Retrospective, 5-year (2009-2014) case note review of all HUS cases requiring PD presenting to a single centre. Mann-Whitney U test was used for continuous non-parametric data and χ (2) for categorical data.
48 children required PD for HUS, 18/48 (38 %) developed PDP and of these 5/18 (28 %) required SI (subtotal colectomy n = 4, small bowel resection n = 1).
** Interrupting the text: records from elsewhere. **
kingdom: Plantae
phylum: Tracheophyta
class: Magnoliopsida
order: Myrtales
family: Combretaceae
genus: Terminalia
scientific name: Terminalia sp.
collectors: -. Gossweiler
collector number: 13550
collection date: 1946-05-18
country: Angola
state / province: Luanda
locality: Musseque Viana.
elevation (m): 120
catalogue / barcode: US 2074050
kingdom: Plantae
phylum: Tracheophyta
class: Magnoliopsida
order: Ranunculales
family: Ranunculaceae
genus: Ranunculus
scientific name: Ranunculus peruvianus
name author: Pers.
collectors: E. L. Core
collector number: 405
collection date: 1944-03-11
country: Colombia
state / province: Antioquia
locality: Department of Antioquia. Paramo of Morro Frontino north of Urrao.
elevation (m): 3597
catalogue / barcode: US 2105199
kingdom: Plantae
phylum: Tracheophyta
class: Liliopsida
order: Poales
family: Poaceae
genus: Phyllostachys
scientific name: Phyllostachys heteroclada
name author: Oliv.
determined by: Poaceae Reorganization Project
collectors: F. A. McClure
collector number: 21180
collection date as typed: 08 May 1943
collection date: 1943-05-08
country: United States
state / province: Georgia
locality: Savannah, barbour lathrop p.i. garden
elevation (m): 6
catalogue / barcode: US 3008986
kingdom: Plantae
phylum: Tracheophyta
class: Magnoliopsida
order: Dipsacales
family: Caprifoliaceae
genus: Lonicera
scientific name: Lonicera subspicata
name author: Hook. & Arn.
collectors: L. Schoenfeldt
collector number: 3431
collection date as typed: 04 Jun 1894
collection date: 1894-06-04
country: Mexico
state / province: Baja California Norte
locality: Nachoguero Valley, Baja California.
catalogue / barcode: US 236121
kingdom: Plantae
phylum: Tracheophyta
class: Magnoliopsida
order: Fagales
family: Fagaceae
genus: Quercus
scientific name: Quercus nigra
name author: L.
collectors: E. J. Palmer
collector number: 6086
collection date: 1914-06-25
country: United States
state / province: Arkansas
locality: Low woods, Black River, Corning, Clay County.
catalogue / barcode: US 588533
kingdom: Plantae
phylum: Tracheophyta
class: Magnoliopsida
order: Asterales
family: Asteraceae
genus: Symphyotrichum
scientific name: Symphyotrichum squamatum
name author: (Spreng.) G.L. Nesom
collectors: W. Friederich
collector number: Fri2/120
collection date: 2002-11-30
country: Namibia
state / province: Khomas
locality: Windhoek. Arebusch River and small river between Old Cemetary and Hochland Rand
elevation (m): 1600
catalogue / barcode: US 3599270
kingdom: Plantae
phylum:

Peritoneal fluid was cultured as part of the work-up for PDP. The presence of enteric organisms was associated with a 10.4 fold relative risk of requiring surgery (p = 0.02, 95 % CI 1.5-71.9), with 4/5 of these patients requiring surgery (median 17 days post-culture result). Only 1/13 patients not requiring surgery grew gram-negative bacteria.
The presence of enteric bacteria in patients with PDP significantly decreases the chances of successful conservative management. In these patients early involvement of the surgical team is essential with a low threshold for SI.
溶血尿毒综合征(HUS)是儿童急性肾衰竭最常见的病因。腹膜透析相关性腹膜炎(PDP)是一种公认的并发症,一些儿童需要手术干预(SI)。本研究的目的是确定PDP病例中肠道微生物的存在是否可预测手术干预的需求。
对一家单一中心收治的所有需要进行腹膜透析的HUS病例进行回顾性5年(2009 - 2014年)病例记录审查。连续非参数数据采用曼-惠特尼U检验,分类数据采用χ²检验。
48名儿童因HUS需要进行腹膜透析,其中18/48(38%)发生了PDP,在这些患者中,5/18(28%)需要手术干预(4例行次全结肠切除术,1例行小肠切除术)。作为PDP检查的一部分,对腹膜液进行了培养。肠道微生物的存在与需要手术的相对风险增加10.4倍相关(p = 0.02,95%可信区间1.5 - 71.9),这些患者中有4/5需要手术(培养结果后中位数17天)。在不需要手术的患者中,只有1/13培养出革兰氏阴性菌。
PDP患者中肠道细菌的存在显著降低了保守治疗成功的几率。对于这些患者,手术团队的早期介入至关重要,手术干预的阈值应较低。